26 March 2015 12:09

Lancaster University is playing a major part in a new research centre dedicated to the investigation of higher education and its future.

The ESRC/HEFCE Centre for Global Higher Education (CGHE), led by the UCL Institute of Education, will formally open in October this year. Its core purposes are to improve higher education, advise on its future development, foster innovations, and expand its contributions to public and private good in both the local and global domains.

Professor Paul Ashwin from Lancaster’s Department of Educational Research will head a large research project on knowledge and student learning, and take special responsibility for emerging researchers and networks of established social scientists.

The project Paul Ashwin is leading will examine how students’ identities are transformed by engaging with knowledge in undergraduate degrees in Chemistry and Chemical Engineering. This will involve researching students on degree programmes in the UK and South Africa and builds on his involvement in earlier ESRC-funded research which examined students’ experiences of studying undergraduate degrees in Sociology.

Professor Ashwin said: “I am delighted that Lancaster is involved in such an important development in research into higher education. The Centre will allow an international team of leading researchers to examine fundamental questions about higher education at a local, national and global level. At Lancaster we have one of the longest established and largest group of higher education researchers in the UK and we are very excited about participating in such a significant centre for higher education research.”

The new Centre has been established by the Economic and Social Research Council (ESRC), and jointly funded by the Higher Education Funding Council for England (HEFCE), at a time of unprecedented growth and change in higher education.  Recognising that higher education and science are now global activities, the Centre for Global Higher Education (CGHE) will work with universities and governments in the UK and across the world to increase our practical knowledge about higher education.

The Centre will support three major research programmes investigating higher education from global, national and local perspectives, and a rolling cycle of engagement with practitioners and policy makers to secure the benefits of the Centre’s research and expertise.

This new venture draws on the talents of 25 collaborative researchers who will carry out 13 specific projects using a range of methods of inquiry.
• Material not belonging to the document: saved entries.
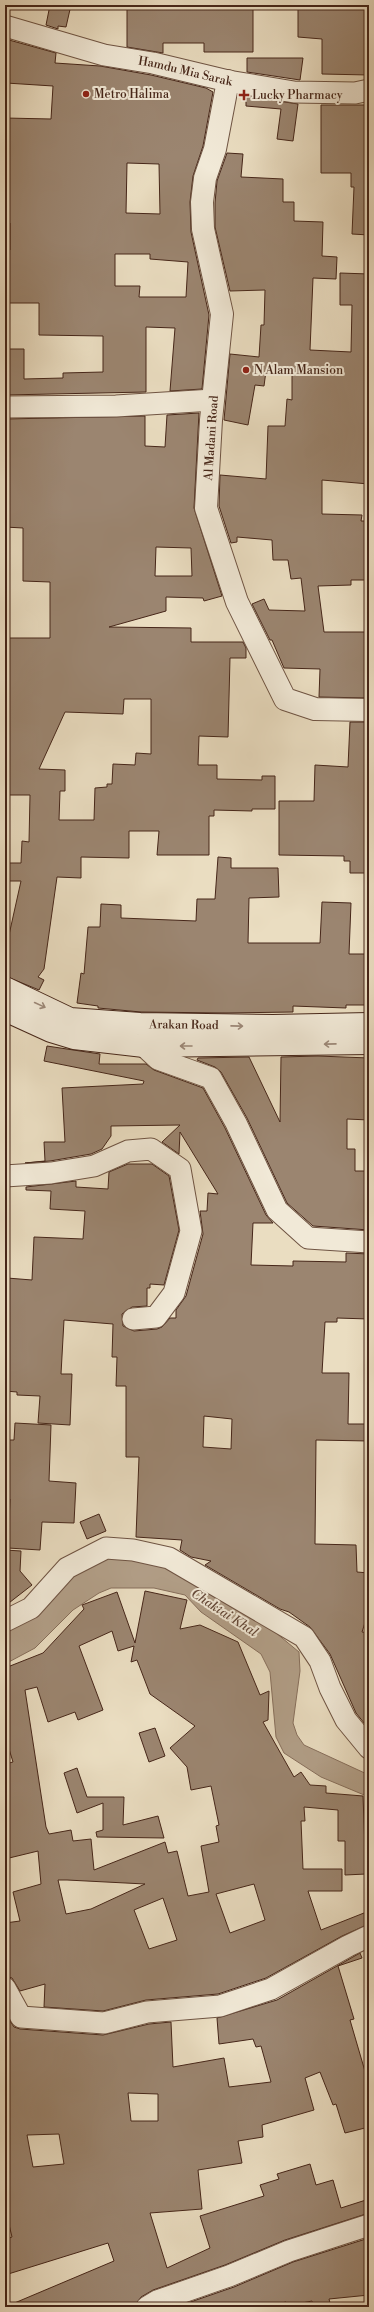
<svg xmlns="http://www.w3.org/2000/svg" width="374" height="2312" viewBox="0 0 374 2312" font-family="'Libre Bodoni',serif">
  <style>
    .water { fill: #b29f88; stroke: #876f5c }
    .building { fill: #9b8570; stroke: #462619; fill-rule: evenodd }
    .lines { fill: none; stroke-linecap: round; stroke-linejoin: round }
    .minor-casing { stroke: #6f5443; stroke-width: 23 }
    .tertiary-casing { stroke: #6f5443; stroke-width: 24 }
    .secondary-casing { stroke: #462619; stroke-width: 24 }
    .minor { stroke: #f1e9d7; stroke-width: 21 }
    .tertiary { stroke: #f1e9d7; stroke-width: 22 }
    .secondary { stroke: #f1e9d7; stroke-width: 22 }
    .oneway { stroke: #9c8878 }
    .poi-dot { fill: #8f2418; stroke: #f1e9d7; stroke-width: 1.5 }
    .labels { text-anchor: middle; stroke-width: 4; stroke-linejoin: round; paint-order: stroke }
    .street-label { font-size: 12px; fill: #462619; stroke: #f1e9d7 }
    .poi-label { font-size: 12px; fill: #462619; stroke: #f1e9d7; text-anchor: start }
    .water-label { font-size: 13px; font-style: italic; fill: #664a3a; stroke: #f1e9d7 }
  </style>
  <rect width="100%" height="100%" fill="#eaddc1"/>
  <filter id="stains"><feTurbulence type="fractalNoise" baseFrequency=".005" numOctaves="4"/><feColorMatrix values="0 0 0 0 .2 0 0 0 0 .09 0 0 0 0 .02 0 0 0 .5 -.17"/></filter>
  <radialGradient id="worn" r=".72"><stop offset=".6" stop-color="#630" stop-opacity="0"/><stop offset="1" stop-color="#630" stop-opacity=".3"/></radialGradient>
  <path class="water" d="M109,1556L152,1560L270,1628L299,1652L300,1671L293,1723L297,1735L304,1745L369,1775V1797L321,1777L284,1753L276,1737L270,1672L261,1654L201,1612L185,1595L154,1588H111L99,1593L73,1610L35,1648L5,1664V1632L17,1627L67,1577Z"/>
  <path class="building" d="M50,5H71L66,27L58,26V29L46,25Z
    M204,5H253V52H204V43H163V53L127,47V7L204,8Z
    M298,5H369V75L322,74V39L298,37Z
    M9,40L56,53L55,63L100,66L151,75L206,88L213,92L203,146L193,176L190,202L191,232L209,315L202,389L170,391L175,328L146,327V392L5,395V349H24V379L63,378V373L103,372V336L39,335V303H5V250H10V223H6L5,118L51,119L53,86L6,83ZM127,163L159,164L160,214L126,213ZM115,254H150V259L188,262L186,297H139L140,286H115Z
    M247,58H303L300,80L247,72Z
    M246,96L298,104L293,141L277,139L281,109L246,106Z
    M321,105H369V235L352,234L354,187H351V173H321Z
    M227,153L243,154L241,177L283,179V202H294V221L323,222L322,256L337,257L336,279L313,278L310,350L351,352L352,305H340V273L369,274V484L322,480V514L362,515L361,521H369V580H351V585L318,586L324,632H367V640H369V698L319,697L320,669L284,668L272,640H270L252,604L264,599L269,610L305,611L301,578L291,579L288,560H273L272,540L237,537V542L231,543L219,506L220,475L266,479L268,426H285L287,399L292,400V372L266,371L264,386L255,385L248,425L224,420L230,354L259,357L261,325H264L265,290L230,291L215,227V203L217,181Z
    M199,413L194,508L222,596L204,601L203,598L166,597V611L109,627L191,628V642H243L246,648V658H230L228,737L199,736L198,765H217V779L262,780V776H275V809H252V811L214,810V816H209V855H157L159,831H129V858L81,857V878L57,877L44,969L38,977L44,980L39,990L5,976V953L21,881H7V863H21L22,841L29,842L30,795H5V638H50V582L23,581V528L5,527V419L145,416V446L165,447L167,415ZM156,547L191,548L192,576H155ZM124,699H151V754L136,753L135,765L113,764L112,784H107V787L95,788L94,820H59L60,791H65V770L39,769L65,712L123,714Z
    M350,722H369V873H350V861H344V856L279,855V801H314L315,765L348,767Z
    M218,857L231,858V868H278L279,897L249,898L248,943H320L322,902L351,903L349,954H369V1005H346V1008L293,1006V1012L226,1013L141,1012L98,1008V1006L77,1003L81,973L84,974L88,927H100L101,904L121,905V918L196,921L197,899H215Z
    M47,1046L100,1054L99,1064H146L154,1070L203,1088L225,1128L266,1215L273,1223H253L251,1265L293,1266V1261L346,1262V1253L369,1254V1319L337,1318V1322H325L322,1373H349L348,1424H369V1441L316,1440L315,1544L356,1545L357,1572L369,1573V1610L362,1632L369,1633V1729L356,1713L330,1654L310,1627L289,1612L280,1609L205,1565L211,1561L191,1557L180,1550L182,1540L136,1537L139,1457H126V1386H116L117,1357H112L113,1324L64,1320L61,1374H72L70,1425L38,1423L40,1396L17,1395V1392L5,1391L7,1278L32,1280L34,1237L83,1239L85,1211L50,1209L51,1191L26,1190V1187L76,1181V1187L108,1189L109,1172L128,1164H152L169,1176L179,1230L164,1285L150,1284V1288H147V1306L132,1307L122,1314L123,1326L134,1331L157,1329L162,1327L170,1318H176V1310L186,1296L203,1234L200,1211H207L208,1193L218,1194L180,1132L179,1154L162,1142L180,1125L111,1126V1136L102,1149L91,1154L50,1161L25,1163L45,1161L44,1142H65L62,1088L143,1084L144,1081L44,1061ZM204,1416L232,1419L231,1449L203,1447Z
    M318,1056L369,1058V1120L347,1119V1149H355V1171H369V1230L313,1226L287,1203L247,1118L221,1072L215,1067L197,1060L198,1058L249,1057L280,1122L281,1057Z
    M15,1423L51,1425L49,1481L76,1483L74,1523L42,1522L40,1550L8,1548L10,1499L5,1498V1440H14Z
    M99,1514L106,1531L87,1539L80,1522Z
    M5,1550L21,1551L20,1571L32,1585L5,1606Z
    M145,1591L187,1600L180,1629L200,1625L238,1642L260,1695L269,1691L268,1720L263,1722L294,1777L301,1772L310,1785L326,1786V1793L363,1796L366,1874L345,1875V1841H338V1810L304,1807L305,1821H301L303,1869H342V1891H308L321,1930L369,1911V1924L342,1936L266,1978L218,1994L146,2000L103,2011L44,2007L45,1984L20,1991L12,1978L5,1976V1923L20,1921L13,1892L41,1884L38,1851L5,1859V1764L13,1762L5,1736V1668L43,1653L84,1609L82,1605L117,1592L135,1643ZM112,1631L118,1651L134,1646L131,1662L137,1660L150,1694L195,1726L170,1748L187,1767L191,1790L211,1786L219,1825L216,1826L219,1842L201,1846L209,1892L188,1896L177,1851L168,1853L165,1842L94,1870L91,1839L73,1841L71,1830L49,1834L46,1827L25,1690L37,1687L48,1722L75,1712L78,1720L103,1710L79,1646ZM58,1880H67L145,1884L91,1909L66,1914ZM254,1884L265,1920L230,1933L216,1894ZM163,1898L177,1940L149,1949L134,1910Z
    M155,1728L165,1756L149,1762L139,1733Z
    M77,1768L87,1797H124L123,1825L158,1816L164,1838L97,1837L96,1832L103,1830V1803L77,1813L64,1773Z
    M360,1953L362,1958L338,1966L354,2019L350,2020L369,2085V2127L345,2133L336,2104L333,2105L320,2072L305,2078L314,2110L262,2125L263,2137L238,2141L242,2163L198,2170L202,2209L150,2213L167,2268L210,2248L200,2216L264,2196L260,2185L279,2179L277,2174L310,2164L316,2185L333,2180L341,2208L369,2199V2213L285,2240L225,2265L153,2290L141,2297L135,2307H5L114,2261L108,2243L5,2275V2239L12,2237L5,2208L9,2207L5,2187V2021H10L14,2027L20,2029L103,2035L149,2024L171,2022L173,2067L224,2058L229,2087L271,2082L261,2046L256,2047L253,2039L219,2044L217,2018L277,2000ZM128,2093L158,2094V2121H131ZM59,2134L64,2164L33,2167L27,2135Z
    M369,2238V2295L329,2299L331,2307H313L312,2301L287,2306L286,2302L262,2307H176L234,2287L293,2262Z"/>
  <g class="lines">
    <defs>
      <g id="minor">
        <path id="s1" d="M5,26L104,55L153,63L228,81L294,92L355,93L369,90"/>
        <path d="M5,407L116,406L213,400"/>
        <path d="M144,1046L158,1059L211,1078L236,1123L277,1210L308,1238L369,1242"/>
        <path d="M5,1176L51,1173L94,1166L128,1151L151,1149L180,1169L191,1231L174,1293L156,1317L133,1319"/>
        <path d="M5,1621L31,1608L67,1568L106,1548L133,1550L169,1558L304,1637L320,1661L330,1688L346,1720L369,1748"/>
        <path d="M5,1988L21,2017L104,2023L147,2012L220,2006L271,1989L348,1946L369,1936"/>
        <path d="M147,2307L157,2301L229,2276L289,2251L369,2225"/>
      </g>
      <path id="tertiary" d="M228,81L215,149L205,178L202,202L203,229L222,314L211,420L206,508L237,602L285,699L315,709L369,710"/>
      <g id="secondary">
        <path id="s2" d="M5,988L70,1019L140,1024L273,1026L369,1024"/>
        <path d="M5,1010L51,1031L74,1038L144,1046L369,1043"/>
      </g>
    </defs>
    <use href="#minor" class="minor-casing"/>
    <use href="#tertiary" class="tertiary-casing"/>
    <use href="#secondary" class="secondary-casing"/>
    <use href="#minor" class="minor"/>
    <use href="#tertiary" class="tertiary"/>
    <use href="#secondary" class="secondary"/>
  </g>
  <defs><path id="oneway-shaft" d="M-6 0H5M1.5-3L5.5 0L1.5 3" fill="none" stroke-width="1.6" stroke-linecap="round" stroke-linejoin="round"/></defs>
  <g class="oneway">
    <use href="#oneway-shaft" transform="translate(40 1005) rotate(25)"/>
    <use href="#oneway-shaft" transform="translate(237 1026) rotate(1)"/>
    <use href="#oneway-shaft" transform="translate(330 1044) rotate(179)"/>
    <use href="#oneway-shaft" transform="translate(186 1046) rotate(180)"/>
  </g>
  <g class="poi-dot">
    <circle cx="86" cy="94" r="4"/>
    <path d="M242 89h4v4h4v4h-4v4h-4v-4h-4v-4h4z"/>
    <circle cx="246" cy="370" r="4"/>
  </g>
  <g class="labels">
    <g class="street-label">
      <text dy="4" stroke="none"><textPath href="#s1" startOffset="186">Hamdu Mia Sarak</textPath></text>
      <text transform="translate(211 438) rotate(-86)" y="4">Al Madani Road</text>
      <text dy="4" stroke="none"><textPath href="#s2" startOffset="186">Arakan Road</textPath></text>
    </g>
    <g class="poi-label">
      <text x="94" y="98">Metro Halima</text>
      <text x="252" y="99">Lucky Pharmacy</text>
      <text x="254" y="374">N Alam Mansion</text>
    </g>
    <g class="water-label">
      <text transform="translate(225 1612) rotate(33)" y="5">Chaktai Khal</text>
    </g>
  </g>
  <rect width="374" height="2312" fill="none" stroke="#eaddc1" stroke-width="20"/>
  <rect x="6" y="6" width="362" height="2300" fill="none" stroke="#462619" stroke-width="2"/>
  <rect x="10" y="10" width="354" height="2292" fill="none" stroke="#462619"/>
  <rect width="100%" height="100%" filter="url(#stains)"/>
  <rect width="100%" height="100%" fill="url(#worn)"/>
</svg>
The CGHE is a partnership of the UCL Institute of Education, Lancaster University and the University of Sheffield, working also with leading researchers of higher education from the Netherlands, Ireland, United States, Australia, South Africa, China, Hong Kong SAR and Japan. It will consider UK higher education with fresh eyes, while helping to position the UK as a global leader in higher education and research.
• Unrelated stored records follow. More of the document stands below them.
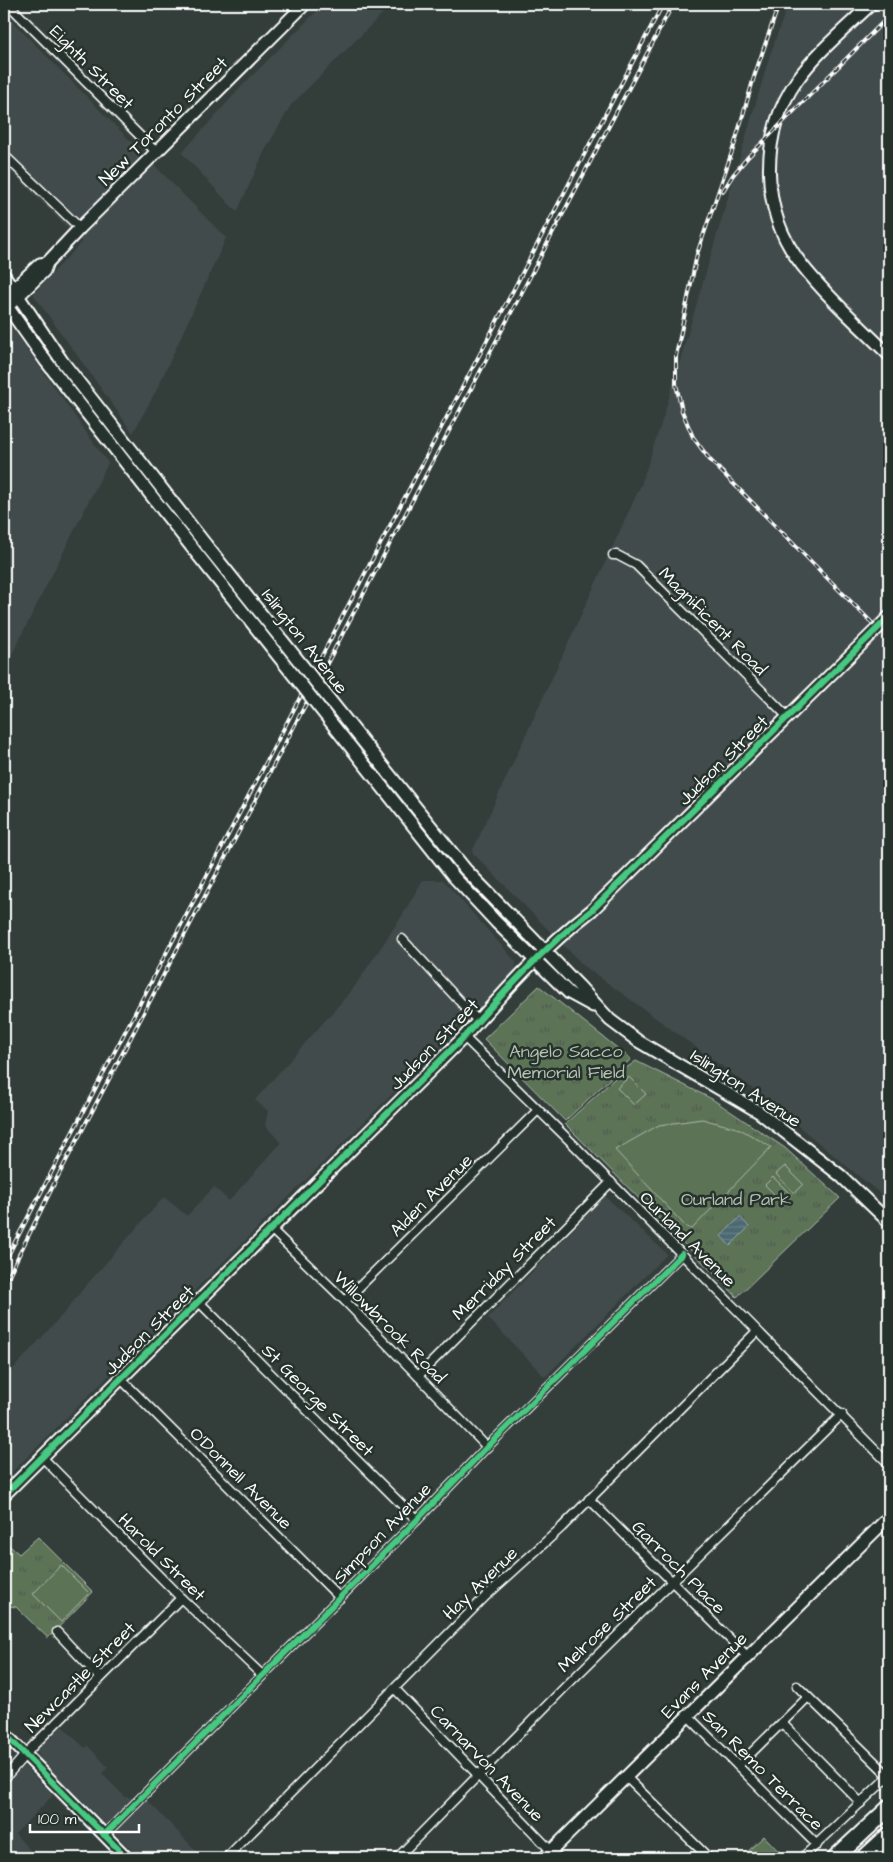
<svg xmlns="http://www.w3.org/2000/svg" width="893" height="1862" font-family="'Architects Daughter',sans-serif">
<defs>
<pattern id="grass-tufts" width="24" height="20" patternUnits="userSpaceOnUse" patternTransform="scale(1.25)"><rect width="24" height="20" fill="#5c7357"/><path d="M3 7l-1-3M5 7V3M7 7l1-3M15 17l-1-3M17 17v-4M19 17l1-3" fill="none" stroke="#525a50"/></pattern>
<pattern id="water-rules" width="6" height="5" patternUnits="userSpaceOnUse" patternTransform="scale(1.25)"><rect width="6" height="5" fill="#4c6972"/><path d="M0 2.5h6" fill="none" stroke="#678087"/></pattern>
</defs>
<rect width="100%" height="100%" fill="#333e3b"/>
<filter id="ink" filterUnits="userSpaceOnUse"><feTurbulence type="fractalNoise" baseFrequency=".02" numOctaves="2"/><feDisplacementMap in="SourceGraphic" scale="10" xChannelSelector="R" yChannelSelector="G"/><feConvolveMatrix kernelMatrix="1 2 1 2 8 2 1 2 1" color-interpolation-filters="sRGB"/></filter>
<g filter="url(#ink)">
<g fill="#434b4c">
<polygon points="324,4 392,4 291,105 264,152 237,212 182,153 243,85"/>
<polygon points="788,4 889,4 889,1201 756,1091 583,965 472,852 641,485 663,418 770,55"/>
<polygon points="4,13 226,238 158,387 133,433 33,294 82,242 4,164"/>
<polygon points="4,317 108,463 4,670"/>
<polygon points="423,880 443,880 516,962 515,972 4,1480 4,1379 65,1312 83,1289 164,1197 187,1216 214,1187 229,1201 281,1143 265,1125 268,1111 255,1100 353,989 400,919"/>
<polygon points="605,1196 667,1254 545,1377 488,1318"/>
<polygon points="62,1726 85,1748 88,1746 108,1767 102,1774 125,1797 146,1799 203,1858 140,1858 41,1760 37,1751"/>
<polygon points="24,1766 53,1795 15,1834 37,1858 4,1858 4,1787"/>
</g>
<g fill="url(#grass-tufts)" stroke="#aeb9ab">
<polygon points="539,986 631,1059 565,1121 484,1039"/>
<polygon points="636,1061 712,1099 785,1148 840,1198 737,1297 565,1124 625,1069"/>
<polygon points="38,1537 93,1592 48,1638 16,1607 10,1606 4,1613 4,1541 19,1554"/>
<polygon points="764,1836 785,1858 741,1858"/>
</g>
<g fill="#5c7357" stroke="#aeb9ab">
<polygon points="629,1077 646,1094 634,1105 617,1088"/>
<polygon points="702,1119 740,1129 771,1147 692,1229 686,1227 615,1150 659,1125"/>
<polygon points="785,1166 803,1184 794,1193 776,1174"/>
<polygon points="773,1177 791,1195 783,1203 765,1185"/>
<polygon points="61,1565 89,1593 61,1622 33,1594"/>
</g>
<polygon fill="url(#water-rules)" stroke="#94a5aa" points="740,1217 749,1227 730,1246 721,1236"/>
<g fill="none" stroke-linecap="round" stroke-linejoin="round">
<g stroke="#fff" stroke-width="11">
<g id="street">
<polyline points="8,4 156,152"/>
<polyline points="4,155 80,228"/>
<polyline points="613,555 617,555 636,565 788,717"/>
<polyline points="402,939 478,1021"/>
<polyline points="464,1037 571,1142 889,1464"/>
<polyline points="271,1229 345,1301 487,1447"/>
<polyline points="345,1301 538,1110"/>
<polyline points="199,1302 417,1520"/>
<polyline points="418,1376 611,1182"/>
<polyline points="121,1379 340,1598"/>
<polyline points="42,1457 181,1598 262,1675"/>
<polyline points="589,1499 748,1657"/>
<polyline points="57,1632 100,1678"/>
<polyline points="797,1686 889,1776"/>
<polyline points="395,1689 558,1858"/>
<polyline points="688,1716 817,1845"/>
<polyline points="782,1723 861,1803"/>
<polyline points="738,1766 808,1697"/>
<polyline points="626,1777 709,1858"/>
<polyline points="4,1779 31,1748 181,1598"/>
<polyline points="104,1835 417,1520 487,1447 682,1254"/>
<polyline points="226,1858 486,1596 562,1527 757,1331"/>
<polyline points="397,1858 565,1687 842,1414"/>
<polyline points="802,1858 889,1776"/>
</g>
</g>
<g stroke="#fff" stroke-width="15">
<g id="secondary">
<path d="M871 4C846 28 817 52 797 80 759 135 760 212 802 265 827 297 860 326 889 355"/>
<polyline points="4,275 62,361 206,545"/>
<polyline points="8,294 40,264 47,263"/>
<polyline points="4,302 45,360 194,550"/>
<polyline points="4,310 44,271 47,263 80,228 305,4"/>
<polyline points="465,869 579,986 610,1020 638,1041 759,1112 841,1176 889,1222"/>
<polyline points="454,877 496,922 569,993 593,1006"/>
<path d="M4 1495 464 1037C504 992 544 947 592 910L889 617"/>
<polyline points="4,1733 127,1858"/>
<polyline points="544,1858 889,1517"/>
</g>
</g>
<g stroke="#fff" stroke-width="19">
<g id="highway">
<polyline points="835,1858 889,1808"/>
<polyline points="864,1858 889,1835"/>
</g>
</g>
<use href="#street" stroke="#26332d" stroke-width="8"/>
<use href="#secondary" stroke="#26332d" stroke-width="11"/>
<use href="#highway" stroke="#26332d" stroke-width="15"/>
<g stroke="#fff" stroke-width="4">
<g id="rail">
<polyline points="779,4 754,77 734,146 697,254 676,356 676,384 682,411 693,437 710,460 877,628"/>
<polyline points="723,191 733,175 748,157 889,16"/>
<polyline points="4,1263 663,4"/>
<polyline points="4,1285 55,1182 673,4"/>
</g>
</g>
<use href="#rail" stroke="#26332d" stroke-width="2" stroke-dasharray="5.5" stroke-linecap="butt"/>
<g stroke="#fff" stroke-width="15" stroke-linecap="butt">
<g id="secondary-bridge">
<polyline points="206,545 465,869"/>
<polyline points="194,550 454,877"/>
</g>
</g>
<use href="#secondary-bridge" stroke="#26332d" stroke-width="11"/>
<g stroke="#26332d" stroke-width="9">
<g id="cycleway">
<path d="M4 1495 464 1037C504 992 544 947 592 910L889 617"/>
<polyline points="4,1733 127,1858"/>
<polyline points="104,1835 417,1520 487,1447 682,1254"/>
</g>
</g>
<use href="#cycleway" stroke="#46c982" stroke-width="6"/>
</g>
</g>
<g text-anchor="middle" stroke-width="5" stroke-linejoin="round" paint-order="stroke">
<g font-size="18" fill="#fff" stroke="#26332d">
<text transform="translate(92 67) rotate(45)" y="6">Eighth Street</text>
<text transform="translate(163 121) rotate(-45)" y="6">New Toronto Street</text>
<text transform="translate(713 621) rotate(45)" y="6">Magnificent Road</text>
<text transform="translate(305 641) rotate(52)" y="6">Islington Avenue</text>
<text transform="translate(723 760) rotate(-45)" y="6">Judson Street</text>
<text transform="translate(434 1044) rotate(-46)" y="6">Judson Street</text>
<text transform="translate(746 1088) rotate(33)" y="6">Islington Avenue</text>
<text transform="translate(431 1195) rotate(-45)" y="6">Alden Avenue</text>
<text transform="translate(688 1239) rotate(45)" y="6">Ourland Avenue</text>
<text transform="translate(504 1268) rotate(-45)" y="6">Merriday Street</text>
<text transform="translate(390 1327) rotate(45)" y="6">Willowbrook Road</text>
<text transform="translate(149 1330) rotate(-45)" y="6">Judson Street</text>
<text transform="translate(318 1400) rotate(45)" y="6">St George Street</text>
<text transform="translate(241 1478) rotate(45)" y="6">O'Donnell Avenue</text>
<text transform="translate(382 1533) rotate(-46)" y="6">Simpson Avenue</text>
<text transform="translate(162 1557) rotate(45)" y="6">Harold Street</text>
<text transform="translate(679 1567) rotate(45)" y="6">Garroch Place</text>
<text transform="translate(480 1583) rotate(-44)" y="6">Hay Avenue</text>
<text transform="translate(607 1624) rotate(-44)" y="6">Melrose Street</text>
<text transform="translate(704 1675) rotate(-45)" y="6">Evans Avenue</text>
<text transform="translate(80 1677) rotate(-45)" y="6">Newcastle Street</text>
<text transform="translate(487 1763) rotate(46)" y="6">Carnarvon Avenue</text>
<text transform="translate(763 1770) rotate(45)" y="6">San Remo Terrace</text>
</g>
<g font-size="18" fill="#b6c0b3" stroke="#26332d">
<text x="566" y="1057">Angelo Sacco<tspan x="566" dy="21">Memorial Field</tspan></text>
<text x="736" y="1205">Ourland Park</text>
</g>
</g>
<rect width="893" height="1862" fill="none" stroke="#26332d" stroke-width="20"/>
<rect x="10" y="10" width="873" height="1842" fill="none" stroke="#fff" stroke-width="2" filter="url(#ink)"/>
<path d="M30 1824v8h109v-8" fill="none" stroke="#ffffff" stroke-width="2.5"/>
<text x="38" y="1824" font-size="15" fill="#ffffff" stroke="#26332d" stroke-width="4" paint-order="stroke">100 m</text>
</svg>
Higher Education is becoming an increasingly global sector with cross-border students growing at twice the rate of all students.  For example in 2012-13 over 300,000 non-EU students studied in the UK, generating £7 billion to the economy.  More than half of all school leavers in Europe, North America and Asia now go on to higher education. Yet despite the vast international scale of higher education, and its influence on society and the economy, up till now this sector has been less researched than other major social sectors such as health, manufacturing industry and government.

Research projects will cover a range of issues shaping the effectiveness of higher education in the future, including teaching and learning, learning technologies, research, system organisation, new providers, management, governance, academic capacity, financing and sustainability, social access to higher education, student loans and affordability, graduate labour markets, research collaboration with industry, and internationalisation.

Lancaster’s department of Educational Research is consistently judged one of the best in the country and ranked 6th in the UK on research quality and intensity in REF 2014.

Its Research Centres – in the areas of Higher Education, Technology-Enhanced Learning, and Social Justice and Wellbeing in Education – are internationally recognised for the excellence and originality of their research. They offer world leading PhD programmes that are specifically designed to support students undertaking research in their areas of expertise.